Required work. Identify every line in the records that contains the string "Euro", and copy each of those lines.

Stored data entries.
▬▬▬▬▬▬

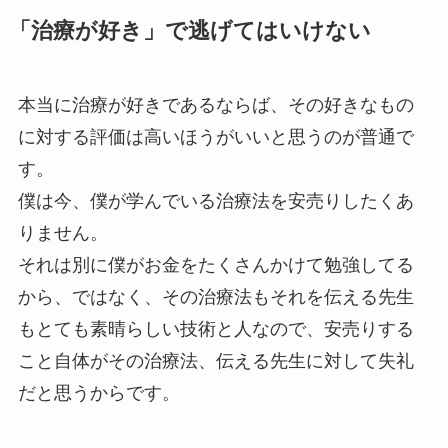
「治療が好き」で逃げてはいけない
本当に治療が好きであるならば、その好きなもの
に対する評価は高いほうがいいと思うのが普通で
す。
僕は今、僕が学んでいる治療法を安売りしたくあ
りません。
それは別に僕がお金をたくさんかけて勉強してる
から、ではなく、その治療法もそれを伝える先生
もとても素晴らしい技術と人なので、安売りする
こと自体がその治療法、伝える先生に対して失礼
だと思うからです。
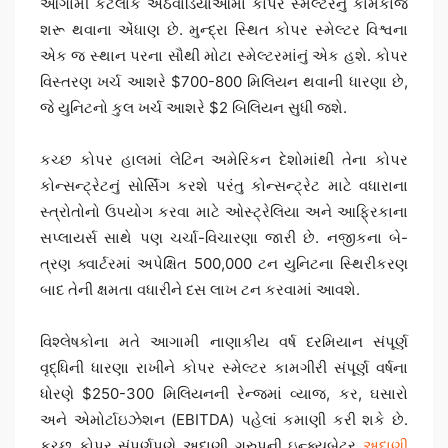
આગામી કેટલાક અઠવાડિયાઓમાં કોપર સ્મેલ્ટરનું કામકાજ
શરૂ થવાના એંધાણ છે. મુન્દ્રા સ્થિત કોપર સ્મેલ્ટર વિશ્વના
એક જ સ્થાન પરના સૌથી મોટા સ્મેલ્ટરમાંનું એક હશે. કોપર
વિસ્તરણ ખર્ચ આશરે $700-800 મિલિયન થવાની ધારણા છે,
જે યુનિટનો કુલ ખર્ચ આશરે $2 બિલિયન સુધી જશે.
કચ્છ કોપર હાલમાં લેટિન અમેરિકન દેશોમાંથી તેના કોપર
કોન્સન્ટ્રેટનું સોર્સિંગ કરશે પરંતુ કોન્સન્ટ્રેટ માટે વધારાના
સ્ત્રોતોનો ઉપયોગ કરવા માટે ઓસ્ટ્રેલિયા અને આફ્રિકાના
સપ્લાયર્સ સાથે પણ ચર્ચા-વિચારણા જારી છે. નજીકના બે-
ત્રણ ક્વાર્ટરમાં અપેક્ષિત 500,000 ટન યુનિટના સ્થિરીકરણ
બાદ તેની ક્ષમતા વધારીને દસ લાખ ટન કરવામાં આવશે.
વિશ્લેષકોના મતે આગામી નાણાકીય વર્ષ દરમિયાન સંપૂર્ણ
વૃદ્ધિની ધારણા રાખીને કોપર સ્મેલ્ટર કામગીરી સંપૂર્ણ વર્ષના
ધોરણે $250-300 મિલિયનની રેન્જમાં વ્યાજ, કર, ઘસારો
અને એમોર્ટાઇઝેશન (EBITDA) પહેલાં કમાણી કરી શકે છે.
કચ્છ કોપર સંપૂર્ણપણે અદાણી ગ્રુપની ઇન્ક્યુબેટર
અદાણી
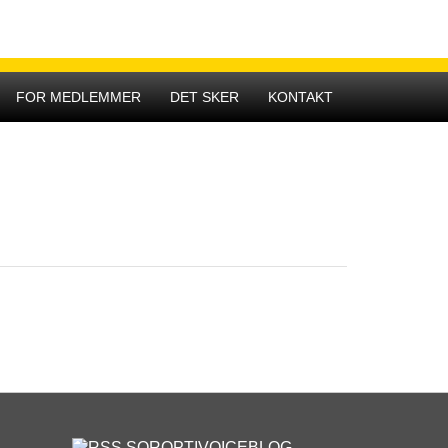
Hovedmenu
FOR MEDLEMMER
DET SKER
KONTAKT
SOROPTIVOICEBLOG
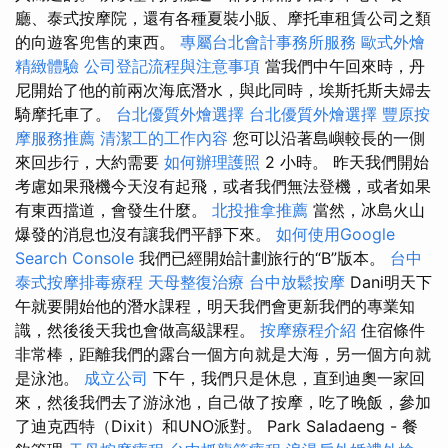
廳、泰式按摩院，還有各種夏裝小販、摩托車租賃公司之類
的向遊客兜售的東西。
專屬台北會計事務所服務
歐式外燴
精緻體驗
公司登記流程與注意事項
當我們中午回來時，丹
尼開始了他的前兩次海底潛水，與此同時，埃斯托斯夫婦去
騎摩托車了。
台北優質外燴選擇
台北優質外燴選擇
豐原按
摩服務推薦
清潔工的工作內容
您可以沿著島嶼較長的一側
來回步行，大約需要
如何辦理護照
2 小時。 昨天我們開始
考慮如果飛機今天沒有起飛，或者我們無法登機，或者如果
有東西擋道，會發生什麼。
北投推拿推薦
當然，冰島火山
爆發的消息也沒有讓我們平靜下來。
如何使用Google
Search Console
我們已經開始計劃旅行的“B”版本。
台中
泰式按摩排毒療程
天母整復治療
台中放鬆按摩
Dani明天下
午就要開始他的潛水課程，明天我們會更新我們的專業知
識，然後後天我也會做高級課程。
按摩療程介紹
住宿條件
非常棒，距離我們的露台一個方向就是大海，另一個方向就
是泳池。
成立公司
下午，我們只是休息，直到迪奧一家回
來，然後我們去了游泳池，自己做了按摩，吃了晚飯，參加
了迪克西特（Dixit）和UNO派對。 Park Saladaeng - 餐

▬▬▬▬▬▬

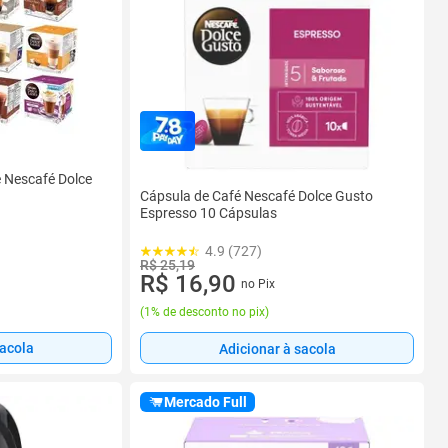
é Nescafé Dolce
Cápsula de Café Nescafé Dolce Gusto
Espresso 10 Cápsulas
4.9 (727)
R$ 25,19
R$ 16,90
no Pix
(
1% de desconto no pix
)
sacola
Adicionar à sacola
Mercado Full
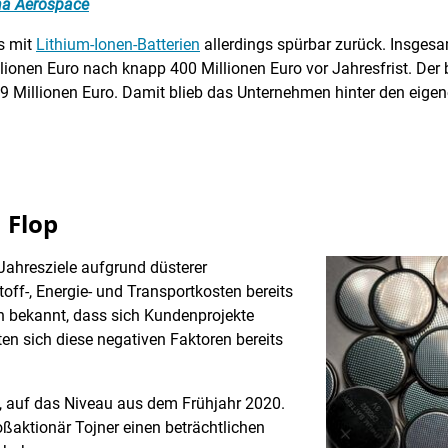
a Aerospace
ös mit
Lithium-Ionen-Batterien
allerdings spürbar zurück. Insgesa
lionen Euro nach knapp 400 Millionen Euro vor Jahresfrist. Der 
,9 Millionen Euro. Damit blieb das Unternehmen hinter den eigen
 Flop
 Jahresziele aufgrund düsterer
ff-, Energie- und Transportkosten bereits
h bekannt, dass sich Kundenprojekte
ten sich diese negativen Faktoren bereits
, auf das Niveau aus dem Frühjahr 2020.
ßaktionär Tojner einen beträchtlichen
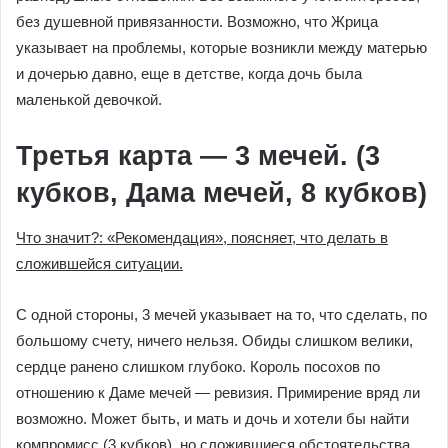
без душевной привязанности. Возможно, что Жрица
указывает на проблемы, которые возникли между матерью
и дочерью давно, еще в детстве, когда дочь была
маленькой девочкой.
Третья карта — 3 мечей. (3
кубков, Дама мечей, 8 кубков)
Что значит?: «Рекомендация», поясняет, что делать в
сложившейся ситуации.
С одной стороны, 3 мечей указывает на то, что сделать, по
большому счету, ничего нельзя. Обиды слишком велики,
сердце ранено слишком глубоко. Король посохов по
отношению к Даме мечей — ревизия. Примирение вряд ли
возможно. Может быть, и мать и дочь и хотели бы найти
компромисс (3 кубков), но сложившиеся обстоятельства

▬▬▬▬▬▬

Output below.
lionen Euro nach knapp 400 Millionen Euro vor Jahresfrist. Der 
,9 Millionen Euro. Damit blieb das Unternehmen hinter den eigen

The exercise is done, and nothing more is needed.